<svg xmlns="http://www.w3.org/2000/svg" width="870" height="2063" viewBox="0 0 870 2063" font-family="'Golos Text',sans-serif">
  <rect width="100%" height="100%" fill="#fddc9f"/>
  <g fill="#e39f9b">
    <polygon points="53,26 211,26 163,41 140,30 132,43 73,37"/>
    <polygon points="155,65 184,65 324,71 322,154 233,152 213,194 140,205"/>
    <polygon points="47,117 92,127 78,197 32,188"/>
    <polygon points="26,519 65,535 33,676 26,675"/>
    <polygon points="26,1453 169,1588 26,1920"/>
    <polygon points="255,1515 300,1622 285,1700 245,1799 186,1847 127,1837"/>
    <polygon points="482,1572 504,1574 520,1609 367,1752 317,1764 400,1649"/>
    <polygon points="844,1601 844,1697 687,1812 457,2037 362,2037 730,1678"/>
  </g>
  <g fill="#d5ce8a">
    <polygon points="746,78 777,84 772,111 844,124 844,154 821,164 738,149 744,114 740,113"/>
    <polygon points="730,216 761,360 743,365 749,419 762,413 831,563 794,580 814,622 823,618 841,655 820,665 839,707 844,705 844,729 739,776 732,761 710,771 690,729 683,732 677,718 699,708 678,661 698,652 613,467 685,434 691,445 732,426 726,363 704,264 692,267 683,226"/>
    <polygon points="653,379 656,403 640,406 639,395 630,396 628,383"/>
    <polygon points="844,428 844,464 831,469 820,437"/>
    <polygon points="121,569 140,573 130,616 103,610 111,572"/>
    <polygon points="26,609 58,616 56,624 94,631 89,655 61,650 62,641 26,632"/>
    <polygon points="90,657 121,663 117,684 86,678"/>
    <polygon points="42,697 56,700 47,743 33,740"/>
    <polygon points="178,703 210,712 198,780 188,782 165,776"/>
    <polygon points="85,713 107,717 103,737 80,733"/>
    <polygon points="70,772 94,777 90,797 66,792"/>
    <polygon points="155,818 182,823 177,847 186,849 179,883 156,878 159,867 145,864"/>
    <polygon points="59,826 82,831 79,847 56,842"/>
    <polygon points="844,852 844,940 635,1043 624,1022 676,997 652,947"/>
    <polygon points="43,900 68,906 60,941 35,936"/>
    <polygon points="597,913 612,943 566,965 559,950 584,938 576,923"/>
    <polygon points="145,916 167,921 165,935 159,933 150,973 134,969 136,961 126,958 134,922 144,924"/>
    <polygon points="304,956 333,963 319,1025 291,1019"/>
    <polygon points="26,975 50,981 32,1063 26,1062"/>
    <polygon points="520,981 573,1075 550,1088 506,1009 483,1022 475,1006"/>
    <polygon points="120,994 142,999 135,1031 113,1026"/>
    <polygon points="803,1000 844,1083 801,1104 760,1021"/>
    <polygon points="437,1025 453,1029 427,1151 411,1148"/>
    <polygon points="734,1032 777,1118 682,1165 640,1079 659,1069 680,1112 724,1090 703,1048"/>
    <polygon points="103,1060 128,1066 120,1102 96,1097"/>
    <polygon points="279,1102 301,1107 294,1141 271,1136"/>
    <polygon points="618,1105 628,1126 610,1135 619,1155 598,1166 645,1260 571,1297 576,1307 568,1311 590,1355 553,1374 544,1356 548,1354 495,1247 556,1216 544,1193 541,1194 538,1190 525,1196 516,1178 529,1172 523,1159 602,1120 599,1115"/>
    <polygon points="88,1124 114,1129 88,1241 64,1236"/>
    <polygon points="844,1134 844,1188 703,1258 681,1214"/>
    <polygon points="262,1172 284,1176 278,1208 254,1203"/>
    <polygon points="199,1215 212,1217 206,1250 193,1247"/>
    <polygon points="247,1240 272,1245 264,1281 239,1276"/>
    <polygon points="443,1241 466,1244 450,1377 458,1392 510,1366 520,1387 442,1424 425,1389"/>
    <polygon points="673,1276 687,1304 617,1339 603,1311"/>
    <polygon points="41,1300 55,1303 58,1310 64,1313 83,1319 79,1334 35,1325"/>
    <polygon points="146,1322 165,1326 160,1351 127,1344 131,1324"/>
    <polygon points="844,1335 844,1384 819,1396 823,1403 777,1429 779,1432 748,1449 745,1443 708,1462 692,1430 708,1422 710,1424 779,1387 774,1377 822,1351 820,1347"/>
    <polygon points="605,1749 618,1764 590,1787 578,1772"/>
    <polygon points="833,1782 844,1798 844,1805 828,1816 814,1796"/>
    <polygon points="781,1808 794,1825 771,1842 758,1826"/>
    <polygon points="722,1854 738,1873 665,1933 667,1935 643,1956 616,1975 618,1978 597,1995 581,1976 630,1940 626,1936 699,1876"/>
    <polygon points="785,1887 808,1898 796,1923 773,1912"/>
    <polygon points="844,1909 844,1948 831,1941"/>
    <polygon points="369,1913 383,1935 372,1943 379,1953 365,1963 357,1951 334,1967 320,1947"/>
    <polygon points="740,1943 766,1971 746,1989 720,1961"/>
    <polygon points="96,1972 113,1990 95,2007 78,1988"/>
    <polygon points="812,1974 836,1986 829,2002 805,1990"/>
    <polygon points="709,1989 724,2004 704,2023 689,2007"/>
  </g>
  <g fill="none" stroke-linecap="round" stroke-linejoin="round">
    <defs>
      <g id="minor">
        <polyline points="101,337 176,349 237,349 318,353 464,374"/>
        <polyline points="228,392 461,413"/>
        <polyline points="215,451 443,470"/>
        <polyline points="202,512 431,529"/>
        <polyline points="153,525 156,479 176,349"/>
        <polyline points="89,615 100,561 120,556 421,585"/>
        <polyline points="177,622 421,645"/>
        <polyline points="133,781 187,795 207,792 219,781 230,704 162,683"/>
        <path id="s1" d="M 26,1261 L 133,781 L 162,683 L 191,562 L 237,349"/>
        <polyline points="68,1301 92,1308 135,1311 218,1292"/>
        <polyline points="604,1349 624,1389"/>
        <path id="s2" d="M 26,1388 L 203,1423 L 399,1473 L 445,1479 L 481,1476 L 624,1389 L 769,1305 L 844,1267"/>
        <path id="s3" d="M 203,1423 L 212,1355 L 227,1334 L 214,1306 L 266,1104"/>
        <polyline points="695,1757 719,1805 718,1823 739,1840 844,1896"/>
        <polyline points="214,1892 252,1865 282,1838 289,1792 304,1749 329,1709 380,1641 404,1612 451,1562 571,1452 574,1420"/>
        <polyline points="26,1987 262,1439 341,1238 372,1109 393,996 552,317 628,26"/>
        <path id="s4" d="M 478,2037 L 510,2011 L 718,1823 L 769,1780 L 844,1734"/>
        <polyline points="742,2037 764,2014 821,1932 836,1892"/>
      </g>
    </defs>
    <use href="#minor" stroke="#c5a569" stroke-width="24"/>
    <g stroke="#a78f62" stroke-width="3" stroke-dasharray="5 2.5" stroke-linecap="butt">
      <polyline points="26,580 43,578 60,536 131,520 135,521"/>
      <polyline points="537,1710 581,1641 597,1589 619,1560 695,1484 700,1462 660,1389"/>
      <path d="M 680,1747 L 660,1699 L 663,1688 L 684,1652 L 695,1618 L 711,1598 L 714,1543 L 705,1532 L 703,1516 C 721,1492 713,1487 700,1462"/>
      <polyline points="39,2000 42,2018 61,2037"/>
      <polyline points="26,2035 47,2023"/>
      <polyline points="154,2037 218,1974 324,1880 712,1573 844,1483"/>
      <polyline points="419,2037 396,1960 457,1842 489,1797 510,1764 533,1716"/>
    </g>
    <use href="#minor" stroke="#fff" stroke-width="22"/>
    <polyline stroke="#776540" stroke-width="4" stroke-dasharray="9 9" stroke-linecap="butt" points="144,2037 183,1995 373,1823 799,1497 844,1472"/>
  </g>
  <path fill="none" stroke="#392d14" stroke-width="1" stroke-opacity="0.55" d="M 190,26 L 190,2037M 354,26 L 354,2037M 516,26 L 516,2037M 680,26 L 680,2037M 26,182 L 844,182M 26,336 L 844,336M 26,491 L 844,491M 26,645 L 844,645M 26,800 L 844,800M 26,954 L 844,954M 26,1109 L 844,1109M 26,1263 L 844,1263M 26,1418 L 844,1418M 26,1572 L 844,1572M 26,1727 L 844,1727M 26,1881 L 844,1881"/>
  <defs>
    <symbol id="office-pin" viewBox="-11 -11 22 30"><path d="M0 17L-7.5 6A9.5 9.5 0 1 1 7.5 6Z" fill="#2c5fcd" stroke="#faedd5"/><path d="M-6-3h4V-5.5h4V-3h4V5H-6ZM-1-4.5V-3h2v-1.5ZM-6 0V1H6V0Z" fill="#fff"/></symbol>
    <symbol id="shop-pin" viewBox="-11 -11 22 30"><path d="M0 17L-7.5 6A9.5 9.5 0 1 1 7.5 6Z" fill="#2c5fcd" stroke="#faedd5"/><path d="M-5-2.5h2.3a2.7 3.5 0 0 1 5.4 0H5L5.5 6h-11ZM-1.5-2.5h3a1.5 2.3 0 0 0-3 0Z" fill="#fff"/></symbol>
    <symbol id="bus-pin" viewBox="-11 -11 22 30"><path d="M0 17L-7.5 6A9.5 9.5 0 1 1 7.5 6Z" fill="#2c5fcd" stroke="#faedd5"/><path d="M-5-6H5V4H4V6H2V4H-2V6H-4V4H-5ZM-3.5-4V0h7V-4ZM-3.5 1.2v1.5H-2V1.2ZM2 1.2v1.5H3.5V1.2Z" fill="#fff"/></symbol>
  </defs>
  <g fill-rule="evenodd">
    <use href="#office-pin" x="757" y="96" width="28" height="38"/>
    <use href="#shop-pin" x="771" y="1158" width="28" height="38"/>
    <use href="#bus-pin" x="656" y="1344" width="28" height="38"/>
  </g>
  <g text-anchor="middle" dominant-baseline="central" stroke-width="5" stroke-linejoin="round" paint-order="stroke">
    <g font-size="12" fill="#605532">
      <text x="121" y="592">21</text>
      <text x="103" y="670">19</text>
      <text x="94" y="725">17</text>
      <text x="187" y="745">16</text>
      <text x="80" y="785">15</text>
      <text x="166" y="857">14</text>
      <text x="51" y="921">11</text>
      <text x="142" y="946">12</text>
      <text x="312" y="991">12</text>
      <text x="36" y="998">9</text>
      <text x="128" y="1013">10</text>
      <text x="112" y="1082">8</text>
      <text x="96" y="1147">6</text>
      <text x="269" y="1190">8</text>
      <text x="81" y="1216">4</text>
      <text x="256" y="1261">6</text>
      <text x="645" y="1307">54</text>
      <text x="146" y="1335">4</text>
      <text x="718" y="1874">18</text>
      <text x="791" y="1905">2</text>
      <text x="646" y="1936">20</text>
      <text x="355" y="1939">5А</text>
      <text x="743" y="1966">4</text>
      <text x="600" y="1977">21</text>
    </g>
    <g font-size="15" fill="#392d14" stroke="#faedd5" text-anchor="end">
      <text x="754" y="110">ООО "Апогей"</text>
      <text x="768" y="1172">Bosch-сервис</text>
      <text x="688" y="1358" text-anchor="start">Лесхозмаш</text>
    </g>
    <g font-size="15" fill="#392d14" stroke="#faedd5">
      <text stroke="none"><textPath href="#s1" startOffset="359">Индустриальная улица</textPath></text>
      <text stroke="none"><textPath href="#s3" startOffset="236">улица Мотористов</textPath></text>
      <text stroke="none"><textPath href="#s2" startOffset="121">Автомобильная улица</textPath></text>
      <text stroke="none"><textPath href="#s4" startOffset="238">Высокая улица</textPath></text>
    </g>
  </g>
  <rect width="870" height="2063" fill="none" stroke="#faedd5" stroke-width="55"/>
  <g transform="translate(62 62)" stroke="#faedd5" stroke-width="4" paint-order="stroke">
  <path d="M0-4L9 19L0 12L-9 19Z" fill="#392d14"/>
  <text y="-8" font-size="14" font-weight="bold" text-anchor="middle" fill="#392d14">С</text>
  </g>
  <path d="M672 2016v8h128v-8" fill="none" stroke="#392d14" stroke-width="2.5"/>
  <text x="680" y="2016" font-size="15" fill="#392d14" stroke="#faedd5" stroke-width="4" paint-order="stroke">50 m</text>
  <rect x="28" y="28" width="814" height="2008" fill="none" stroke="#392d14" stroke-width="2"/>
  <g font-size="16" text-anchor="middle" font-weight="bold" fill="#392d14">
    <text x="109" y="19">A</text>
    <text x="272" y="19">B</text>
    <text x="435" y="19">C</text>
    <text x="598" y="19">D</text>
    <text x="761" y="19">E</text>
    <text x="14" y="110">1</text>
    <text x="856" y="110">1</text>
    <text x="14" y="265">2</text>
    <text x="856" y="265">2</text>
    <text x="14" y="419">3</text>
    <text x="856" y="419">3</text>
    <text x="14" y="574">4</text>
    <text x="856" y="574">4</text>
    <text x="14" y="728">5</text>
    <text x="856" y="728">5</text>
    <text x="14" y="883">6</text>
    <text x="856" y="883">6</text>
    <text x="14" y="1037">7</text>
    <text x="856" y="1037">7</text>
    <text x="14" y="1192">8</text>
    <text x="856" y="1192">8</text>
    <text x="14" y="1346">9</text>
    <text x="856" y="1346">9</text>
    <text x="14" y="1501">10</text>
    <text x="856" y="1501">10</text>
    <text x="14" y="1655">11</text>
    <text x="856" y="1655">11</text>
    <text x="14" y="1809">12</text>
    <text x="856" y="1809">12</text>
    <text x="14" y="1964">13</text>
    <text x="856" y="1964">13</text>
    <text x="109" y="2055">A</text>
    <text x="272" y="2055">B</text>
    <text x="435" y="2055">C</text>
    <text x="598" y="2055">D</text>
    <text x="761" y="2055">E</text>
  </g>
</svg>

-.-.-

→ TASK PROMPT: Your answer must consist of every line in the listing that contains "round".

→ ANSWER FOR THE TASK:
  <g fill="none" stroke-linecap="round" stroke-linejoin="round">
  <g text-anchor="middle" dominant-baseline="central" stroke-width="5" stroke-linejoin="round" paint-order="stroke">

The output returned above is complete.